Catherine’s most painful lesson is naturally the one that affects her personally and directly. When she learns that the General has ordered her to be sent away from Northanger as if in disgrace, she faces directly the reality of evil. Austen compares her condition on her last night at the Abbey with her first night, which she had spent tormenting herself with Radcliffean terrors:

Yet how different now the source of her inquietude from what it had been then – how mournfully superior in reality and substance!
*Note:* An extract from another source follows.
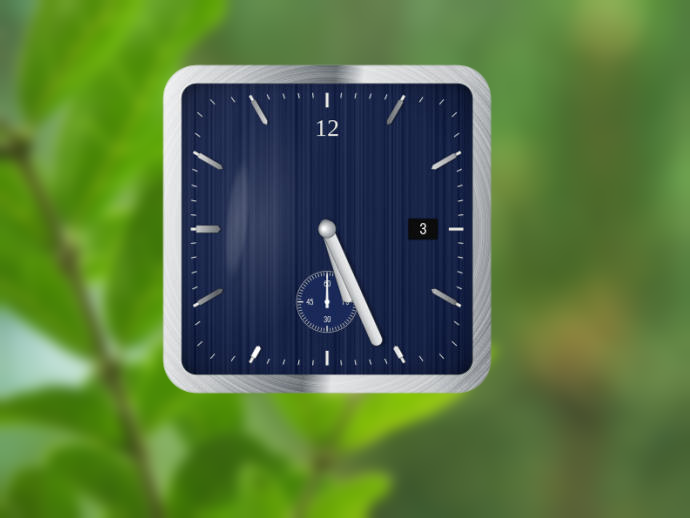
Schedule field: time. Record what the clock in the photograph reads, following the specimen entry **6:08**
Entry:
**5:26**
Her anxiety had foundation in fact, her fears in probability; and with a mind so occupied in the contemplation of actual and natural evil, the solitude of her situation, the darkness of her chamber, the antiquity of the building were felt and considered without the smallest emotion. (218)


“Actual and natural evil” provide Catherine with experience that she needs and that Fullerton Rectory could never provide. Robert Miles argues:

Austen’s moral purpose and the achievement of personality in fiction are […] of a piece. Her characters change according to the company they keep because their inner selves are dynamic. And their inner selves are dynamic because there is a tension between what they feel and what they decide to do; between their desires and the moral codes that direct correct action; between self and other. (15)


Catherine must encounter “actual and natural evil” or become morally stagnant. Both the plot and the moral interest of the second volume of Northanger Abbey depend on the Tilneys’ dysfunctionality – on the General’s avarice, insincerity and bad temper, and his children’s unhappiness – just as in the first volume they depended on the falsity of the Thorpes.